• **Goal of the exercise**: Reproduce everything in the parser-fix diff from "use log::debug;" down to "limiting recursion depth.".

Parser: fix exponential parse time on speculative prefix parsing

Author: LucaCappelletti94

sqlparser_bench/benches/sqlparser_bench.rs

@@ -16,7 +16,7 @@
 // under the License.
 
 use criterion::{criterion_group, criterion_main, Criterion};
-use sqlparser::dialect::GenericDialect;
+use sqlparser::dialect::{GenericDialect, PostgreSqlDialect};
 use sqlparser::keywords::Keyword;
 use sqlparser::parser::Parser;
 use sqlparser::tokenizer::{Span, Word};
@@ -177,11 +177,34 @@ fn parse_compound_chain(c: &mut Criterion) {
     group.finish();
 }
 
+/// Benchmark parsing pathological `IF(<keyword-fn>(<keyword-fn>(...x` chains
+/// that previously caused 2^N work in `parse_prefix`. Each nested
+/// `current_time(` segment used to be explored twice at every level (once via
+/// the speculative reserved-word arm, once via the unreserved-word fallback),
+/// doubling work per level. Post-fix the cost is linear in chain length.
+fn parse_prefix_keyword_call_chain(c: &mut Criterion) {
+    let mut group = c.benchmark_group("parse_prefix_keyword_call_chain");
+    let dialect = PostgreSqlDialect {};
+
+    for &n in &[10usize, 20, 30] {
+        let sql = String::from("if(") + &"current_time(".repeat(n) + "x";
+
+        group.bench_function(format!("chain_{n}"), |b| {
+            b.iter(|| {
+                let _ = Parser::parse_sql(&dialect, std::hint::black_box(&sql));
+            });
+        });
+    }
+
+    group.finish();
+}
+
 criterion_group!(
     benches,
     basic_queries,
     word_to_ident,
     parse_many_identifiers,
-    parse_compound_chain
+    parse_compound_chain,
+    parse_prefix_keyword_call_chain
 );
 criterion_main!(benches);

src/parser/mod.rs

@@ -15,6 +15,7 @@
 #[cfg(not(feature = "std"))]
 use alloc::{
     boxed::Box,
+    collections::BTreeMap,
     format,
     string::{String, ToString},
     vec,
@@ -24,6 +25,9 @@ use core::{
     fmt::{self, Display},
     str::FromStr,
 };
+#[cfg(feature = "std")]
+use std::collections::BTreeMap;
+
 use helpers::attached_token::AttachedToken;
 
 use log::debug;
@@ -359,6 +363,9 @@ pub struct Parser<'a> {
     options: ParserOptions,
     /// Ensures the stack does not overflow by limiting recursion depth.

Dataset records
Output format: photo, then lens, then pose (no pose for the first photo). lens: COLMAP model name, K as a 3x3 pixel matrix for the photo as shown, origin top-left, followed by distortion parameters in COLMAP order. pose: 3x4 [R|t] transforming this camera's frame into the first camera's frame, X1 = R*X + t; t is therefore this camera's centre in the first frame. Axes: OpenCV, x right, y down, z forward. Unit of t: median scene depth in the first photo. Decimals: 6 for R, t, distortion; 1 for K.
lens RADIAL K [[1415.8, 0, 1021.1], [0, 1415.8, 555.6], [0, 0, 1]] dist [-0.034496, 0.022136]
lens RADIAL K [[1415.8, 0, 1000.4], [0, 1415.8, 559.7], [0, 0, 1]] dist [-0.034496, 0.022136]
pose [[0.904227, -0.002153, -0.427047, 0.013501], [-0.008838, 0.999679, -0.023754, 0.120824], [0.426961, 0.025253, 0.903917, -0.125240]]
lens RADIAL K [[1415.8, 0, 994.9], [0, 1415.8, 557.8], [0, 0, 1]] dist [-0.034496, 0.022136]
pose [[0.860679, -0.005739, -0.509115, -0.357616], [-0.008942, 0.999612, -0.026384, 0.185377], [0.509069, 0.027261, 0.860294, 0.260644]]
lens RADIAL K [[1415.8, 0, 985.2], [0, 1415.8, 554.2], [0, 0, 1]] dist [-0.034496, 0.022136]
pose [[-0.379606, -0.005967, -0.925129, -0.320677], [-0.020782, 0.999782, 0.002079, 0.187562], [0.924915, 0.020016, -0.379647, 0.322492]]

• **Response area**:
use log::debug;
@@ -359,6 +363,9 @@ pub struct Parser<'a> {
     options: ParserOptions,
     /// Ensures the stack does not overflow by limiting recursion depth.